Grand strides in performing alloHCT have enabled physicians worldwide to offer alloHCT for nearly all eligible AML patients. However, enhancing an enduring GvL effect to efficiently control AML relapse is still an immunomodulatory and therapeutic challenge in the context of therapy-related toxicity and GvHD. Based on the compiled knowledge obtained in numerous trials in the last decades, MAC regimens should be applied for high-risk AMLs and MRD positivity whenever possible. If RIC is required, PBSC grafts are recommended over BMSC grafts because of longer OS and lower risk of relapse.

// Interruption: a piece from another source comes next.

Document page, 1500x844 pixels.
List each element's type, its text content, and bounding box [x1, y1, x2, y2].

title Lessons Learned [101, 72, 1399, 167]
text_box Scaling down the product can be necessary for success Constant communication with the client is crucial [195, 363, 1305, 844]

Donor age becomes an increasingly significant characteristic in the process of donor selection. HLA disparity is still a key selection criterion, but new knowledge about the effect of small nucleotide variants, HLA subgroups, and NK cells/KIRs will broaden our perspective and influence our decision for choosing “the donor”. T-cells and their respective sub-entities play the main part for therapy success or failure. New therapeutic approaches, such as NK cell infusion during transplant, or immunomodulatory molecules have to be defined and evaluated in prospective trials. The role of PtCy beyond the haploidentical donor setting and its combination with RIC protocols will be one of the most attractive foci of future clinical trials. The underlying mechanisms differentiating alloreactive processes and processes inducing tolerance are still insufficiently understood and need to be intensively investigated. Deciphering AML relapse mechanisms provides an opportunity to develop and utilize targeted therapies either in the induction or maintenance therapy and thus to either achieve MRD negativity before transplant or to augment GvL by lowering the leukemic burden. Regardless which component will be the most effective to induce and maintain GvL, GvL is the key tool to achieve long-term survival and cure for patients with AML.

Disclosure

The authors report no conflicts of interest for this work.